My first stop was Apple's Mac OS X Scanner Support page. I seem to recall that page (or one like it) offering a detailed list of supported hardware, but no more. Now:
Most flatbed and film scanners that use a FireWire (IEEE 1394) or USB connection work with Mac OS X. Mac OS X even offers built-in support -- no drivers or plug-ins necessary -- for many scanners using its Image Capture Architecture (ICA). Applications that directly support acquiring images from TWAIN devices, such as Microsoft Word and Adobe Photoshop, have access to any installed TWAIN Data Source (DS). The Image Capture application in Mac OS X, and programs such as iPhoto that access its capabilities, have access to any installed DS as well as native ICA drivers.

Sounds marvelous. I suspect that the more useful advice appears two paragraphs later, however:
Please check with the manufacturer of your device to find out about specific Mac compatibility.

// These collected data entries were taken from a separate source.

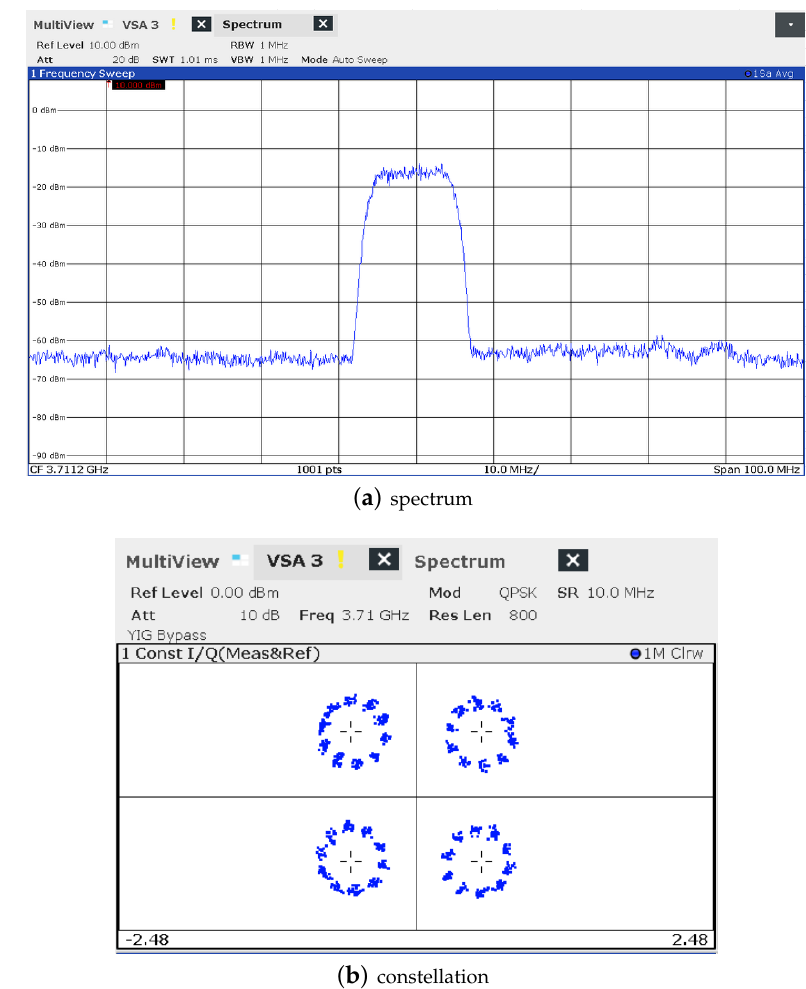
Figure 11. In-band interference. Measured spectrum ( a ) and constellation in the I/Q plane ( b ) at the output of the receiver breadboard (Ka-band front-end, SDR and demodulator) for a QPSK signal at 40Msym/s. The modulated signal has an available power of − 60dBm and is centered at 28.6495GHz. An interferer is added at the receiver input. The interferer is a − 60dBm carrier at 28.6505GHz (i.e., at 1-MHz offset). This justifies the rotation of the received data around the expected ( in the I/Q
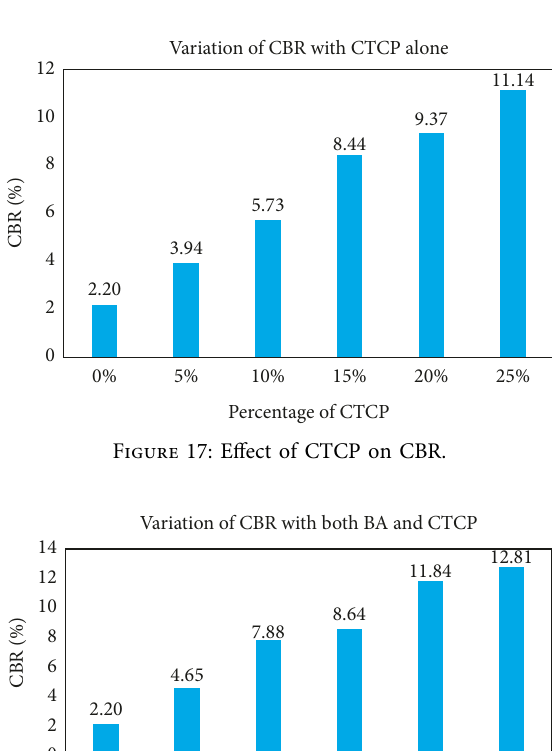
Figure 16: Effect of BA on CBR.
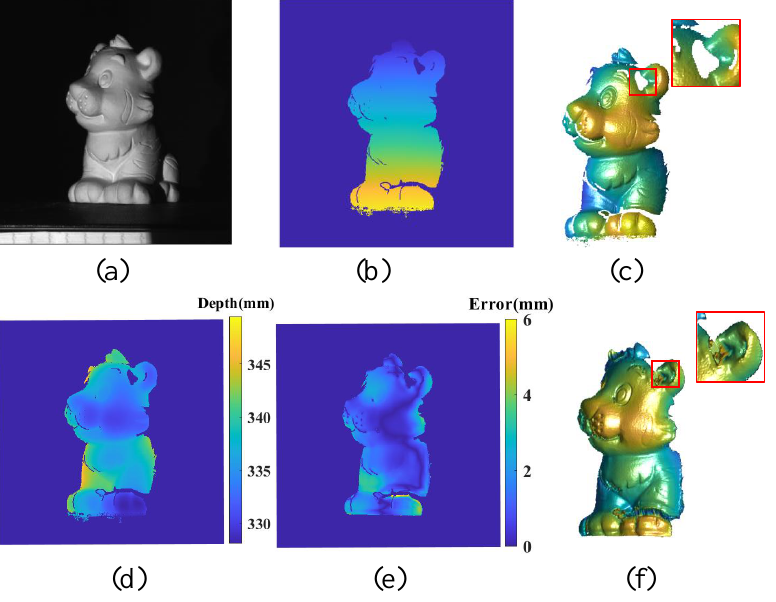
Figure 5. Effectiveness evaluation of the proposed model for scanning a single object in the real-world FPP system. ( a ) Texture image; ( b ) Unwrapped phase map; ( c ) 3D reconstructed geometry from FPP; ( d ) The depth map from FPP; ( e ) The error map for the non-shadow covered region with RMSE 1.5031 mm; ( f ) 3D reconstructed geometry from the predicted depth map.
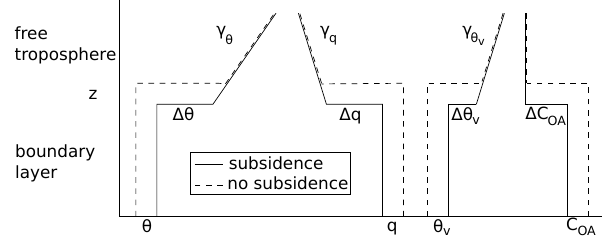
Fig. 10. Sketches of the vertical profiles of θ , q , θ v and C OA at the end of the day (18:50), in cases of subsidence and no subsidence. A 1 indicates the jump of a scalar or reactant C defined as 1C = C FT −h C i and a γ C the lapse rate of a scalar C in the FT.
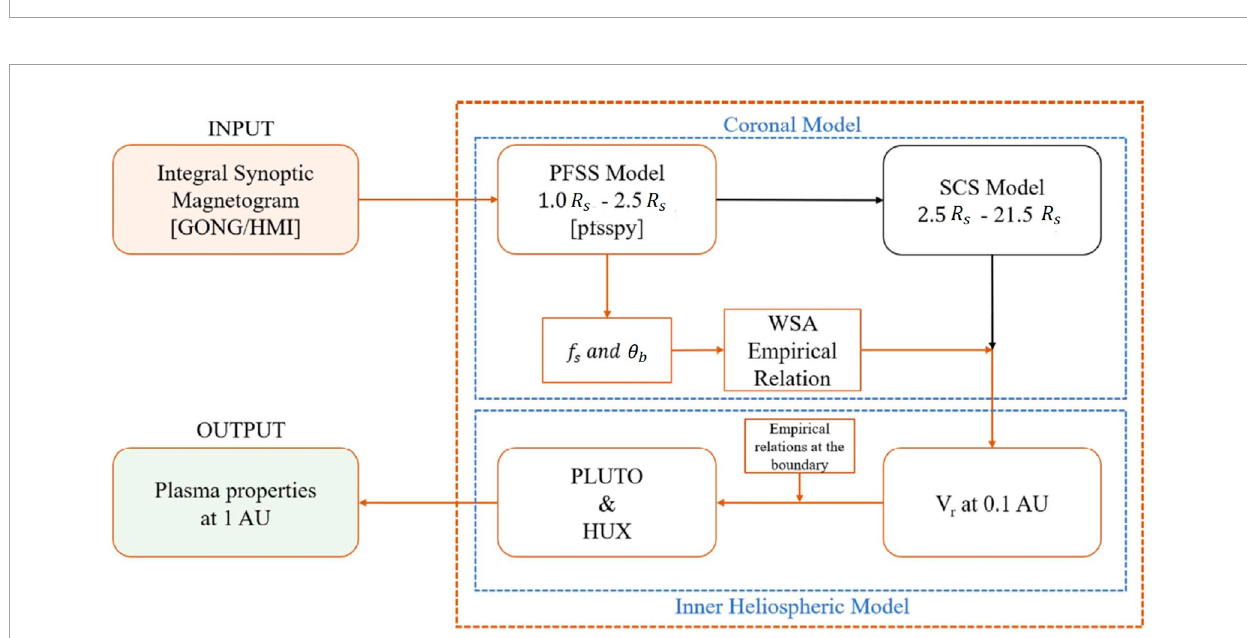
FIGURE 6 Flowchart of the models utilized in the work (Kumar et al., 2020).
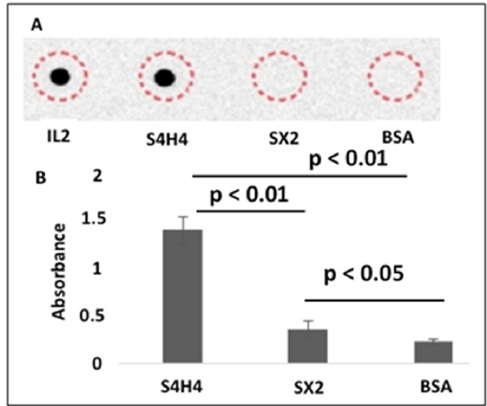
Figure 4. ( A ) S4H4 spotted on nitrocellulose binds heparin similar to the positive control IL-2. SX2 was unable to bind heparin, similar to the BSA negative control. A dashed circle indicates areas where each protein was spotted. ( B ) ELISA to detect the interaction of S4H4, SX2 and BSA (negative control) with heparin; n = 4, p < 0.05.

My second stop was a nearby Officeworks store. It quickly became obvious that flat-bed, colour document scanners are a dying breed: everything's multi-function. While I could probably do with a fax machine, I certainly don't need a second laser printer, and I prefer devices that do one thing well anyway. (I don't use the camera in my mobile phone, and I don't store music on my Palm TX.) I simply couldn't find a single Hewlett-Packard ScanJet model of any description—have they stopped making them? In fact, the only standalone scanners were a couple of Canon's CanoScan range, about which I knew nothing. So, by this time well and truly over Officeworks' supermarket ambience, I left the store.

My third stop was (and uttering the name makes me shudder) Harvey Norman. The store was nearby, and I knew they sold peripherals. Again, I sought a ScanJet, and again I was disappointed. This store had two brands of standalone, flat-bed scanners, at least—Canon and Epson. (I actually asked a nearby sales-droid about HP ScanJet scanners. He seemed to indicate that they had some in recently, but had "sold out". He also thought they were "getting more in", and that they were expecting "new models". It also sounded like this was the response he gave to all similar questions.) Anyway, I was running out of interest in the whole project at this point, so I figured I would buy a low-end Canon model, since I owned a Canon camera and a Canon photo-printer. Maybe I'd win something if I completed a set.

Though momentarily distracted by the idea of buying a much larger and more expensive model that scanned 35mm negatives, I settled on the CanoScan LiDE 25 for two reasons: it was cheap, and I like catching myself just before making an impulse buy. It also had a nice OS X logo on the box. It cost $A 119.95.

Back home, I fired up the installer application on the supplied CD. It was woeful software. (Why, for the love of god, in 2007, would anyone be using roll-your-own installers instead of drag-and-drop installation, or the OS X installer?) It had a single redeeming feature: I could choose which of the six or seven components available I wanted to install. So I unchecked a few boxes and installed what I presume are the bare essentials.

To be fair, the "CanoScan Toolbox 4.9" software supplied is quite reasonable. It is launched on pressing one of the three buttons on the front of the scanner. If you supply it with information about the appropriate applications to call, it will do sensible things with each of the button presses: the first (Scan) scans the document, saves a JPG to disk, and opens it in Preview; the second (Copy) scans the document, saves a JPG to disk, and sends it to my LaserJet; and the third (Email) scans the document, saves a JPG to disk, opens Mail, starts a new email and inserts the JPG as an attachment. Neat.

The scanner itself is a little on the slow side. Doing a colour scan at the upper end of its resolution capability took well over a minute for an A4 page. Scaling that back a bit reduced the time to an acceptable 20-30 seconds, but I wouldn't want to be scanning multiple pages every day. On the upside, it's obviously a very low-power device, as it has no power adapter and draws power directly from USB. Nice.